I have a table consisting of the following integer columns:
group_id, person_id, sequence
Ideally, the primary key would be (group_id, person_id)
, but there are some duplicates I need to remove first. Whenever there are duplicates, I want to keep only the lowest sequence value.
I figured out a query to select some of the errant rows, but it only gets the highest sequence number in the duplicate set.
SELECT COUNT(*) AS num, group_id, person_id, MAX(sequence)
FROM my_table
GROUP BY group_id, person_id
HAVING COUNT(*) > 1;
I'm sure I'm missing something simple. Is there an easy way to remove these duplicates?
Thanks.
Try writing a query that returns the rows you want to delete. Assuming that the combination of (group_id,person_id,sequence)
is UNIQUE, and you don't have NULL values...
SELECT t.*
FROM my_table t
JOIN ( SELECT o.group_id
, o.person_id
, MAX(o.sequence) AS max_sequence
FROM my_table o
GROUP BY o.group_id, o.person_id
HAVING COUNT(*) > 1
) d
ON d.group_id = t.group_id
AND d.person_id = t.person_id
AND d.max_sequence = t.sequence
We can convert that into a DELETE
statement by replacing the SELECT
keyword with the DELETE
keyword.
Or, when I'm deleting rows with statements similar to this, I will usually create a table as a "backup" of the rows I'm going to delete.
Just precede the SELECT with CREATE TABLE some_new_table_name AS
.
Then, we can reference the "saved" rows in a DELETE query
DELETE t.*
FROM my_table t
JOIN some_new_table_name d
ON d.group_id = t.group_id
AND d.person_id = t.person_id
AND d.max_sequence = t.sequence
This approach only gets "one" of the duplicates. If the original query had count values larger than 2, then we'd need to repeat this enough times, each time deleting the highest sequence value, repeating that until there are no count values greater than 1.

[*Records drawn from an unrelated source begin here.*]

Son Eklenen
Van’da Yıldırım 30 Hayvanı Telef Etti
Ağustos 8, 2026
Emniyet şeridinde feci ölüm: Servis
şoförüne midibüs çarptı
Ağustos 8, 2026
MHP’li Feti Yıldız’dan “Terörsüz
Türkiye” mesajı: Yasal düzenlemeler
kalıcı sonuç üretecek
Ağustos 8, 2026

If there are a lot of duplicates to remove, we could use a slightly different pattern to get them in one fell swoop.
Instead of returning MAX(sequence)
(the row we want to delete), we can instead return MIN(sequence)

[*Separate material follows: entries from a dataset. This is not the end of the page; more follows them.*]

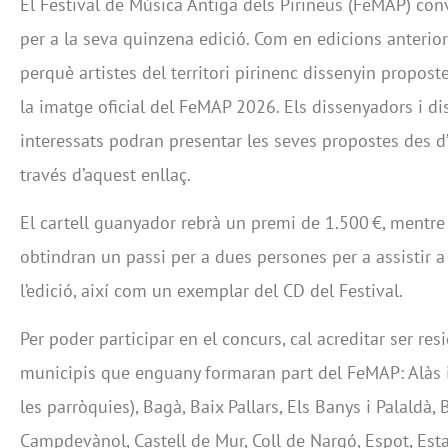
El Festival de Música Antiga dels Pirineus (FeMAP) conv
per a la seva quinzena edició. Com en edicions anteriors
perquè artistes del territori pirinenc dissenyin propos
la imatge oficial del FeMAP 2026. Els dissenyadors i di
interessats podran presentar les seves propostes des d’a
través d’aquest enllaç.
El cartell guanyador rebrà un premi de 1.500 €, mentre 
obtindran un passi per a dues persones per a assistir a
l’edició, així com un exemplar del CD del Festival.
Per poder participar en el concurs, cal acreditar ser res
municipis que enguany formaran part del FeMAP: Alàs i 
les parròquies), Bagà, Baix Pallars, Els Banys i Palaldà
Campdevànol, Castell de Mur, Coll de Nargó, Espot, Esta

, the row we want to keep. And we'd change the predicate,
AND d.max_sequence = t.sequence
to be
AND d.min_sequence <> t.sequence
So that we delete all rows for that group_id, person_id
EXCEPT for the one with the minimum value.
I strongly recommend you write this as a SELECT
first, before converting it into a DELETE
statement. And I also recommend you have a good backup of the table and/or "save" copies of the rows you are going to delete. Just in case you need to restore some rows.